Ssreflect Users Discussion List

[Beta Ziliani <>]

The reason why I'm asking is because this is one of the few places where our algorithm breaks Mathcomp compilation. In a few places of the library all_and2 is used as a view, and since our algorithm solves the equation above, then those lines break. From your description I gather that our algorithm is right, and those lines in MathComp should be changed.

Cheers,
Beta

Written from mobile. Excuse my limited communication.

On May 1, 2015 6:51 AM, "Georges Gonthier" <> wrote:

  Hi Beta,

this is a known issue, whose root cause is the historical error of encoding A <-> B as (A -> B) /\ (B -> A) in the Coq prelude.

  The “view” operation move/v: H, as its name suggests, does do more than application: it looks at v as some form of equivalence under which H is to be “interpreted”. It has a catalogue of such interpretations, declared using Hint View, and it tries to use these before resorting to guessing the number of implicit arguments required for direct application, when the type of v is a quantified inductive – for instance the reflect predicate.

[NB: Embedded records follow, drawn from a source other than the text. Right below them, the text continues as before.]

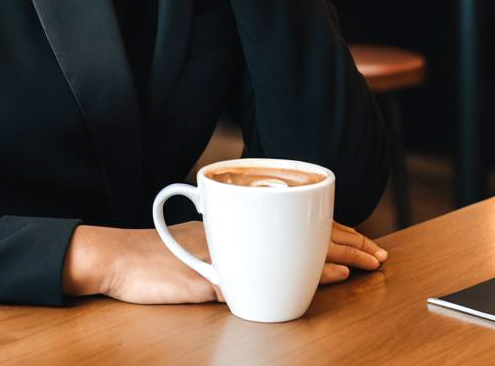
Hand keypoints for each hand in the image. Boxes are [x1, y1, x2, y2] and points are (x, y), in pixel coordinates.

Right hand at [64, 218, 386, 303]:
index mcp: (236, 221)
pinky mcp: (223, 276)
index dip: (330, 227)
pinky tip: (334, 276)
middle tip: (378, 254)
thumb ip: (231, 251)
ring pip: (296, 247)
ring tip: (370, 262)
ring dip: (340, 255)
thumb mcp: (200, 250)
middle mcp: (238, 230)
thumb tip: (274, 259)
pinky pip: (275, 272)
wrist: (116, 261)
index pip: (292, 218)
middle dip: (348, 241)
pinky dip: (311, 273)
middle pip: (302, 230)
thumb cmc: (154, 260)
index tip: (361, 239)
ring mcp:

  This is more general than coercion to Funclass (when andP AandB is interpreted as elimT andP AandB) because more than one interpretation can be tried – using an equivalence right-to-left, or on contrapositives, for instance.

  In addition to the views for reflect declared in ssrbool.v, ssreflect.v declares views for the iff predicate, but, due to the ill-advised encoding of iff, these will interpret all_and2 as an “equivalence” – specifically move/all_and2: H  gets interpreted as move: {H}(iffLR (@all_and2 _ _ _ _) H), hence the weird result: if you do solve the equation the predicate applied to H has type ?P -> ?P.

  I’m not sure why Coq fails to do so (failing to recognize Miller patterns – I suspect the flex-flex heuristics) , though the fact it does gets us off the hook here. A possible workaround would be to have a view form of all_and2 tha is stated as an equivalence, so the iffLR view would actually always be used – however, since it is not a coercion, we’d still need the current version for direct application.

   Cheers,

Georges

 

From: [mailto:] On Behalf Of Beta Ziliani
Sent: 30 April 2015 22:17
To:
Subject: [ssreflect] Difference between move/L and move=>H; move: {H}(L H)

 

Dear ssr devs:

I know [move/L] do some more stuff than [move=>H; move: {H}(L H)], but what is it exactly? I'm having a weird behavior testing it with our unification algorithm[1].

An example is the following:

Goal (forall x, x > 0 /\ x < 1) -> False.

When doing
move=>H; move: {H}(all_and2 H).

I get the expected result:
(forall x : nat, x > 0) /\ (forall x : nat, x < 1) -> False

However with
move/all_and2.

I get (with our algorithm) a weird expansion:
  (((forall x : nat, x > 0 /\ x < 1) ->
     (forall x0 : nat, x0 > 0 /\ x0 < 1) /\
     (forall x0 : nat, x0 > 0 /\ x0 < 1)) -> forall x : nat, x > 0 /\ x < 1) ->
   False

The trace of the algorithm shows that there is unification step that is present in [move/all_and2], and not present in [move: (all_and2 H)]:
(forall x : ?X61, ?X62 x) /\ (forall x : ?X61, ?X63 x) =?= ?X59 <-> ?X60

which our algorithm expands to
(forall x : ?X61, ?X62 x) /\ (forall x : ?X61, ?X63 x)
=?= (?X59 -> ?X60) /\ (?X60 -> ?X59)

And solves. I don't quite understand why Coq's algorithm fails to solve this equation (according to my understanding of the code it should), and why that seems to be the expected behavior in this case.

 

Any help is appreciated.

Beta

[1] https://github.com/unicoq/unicoq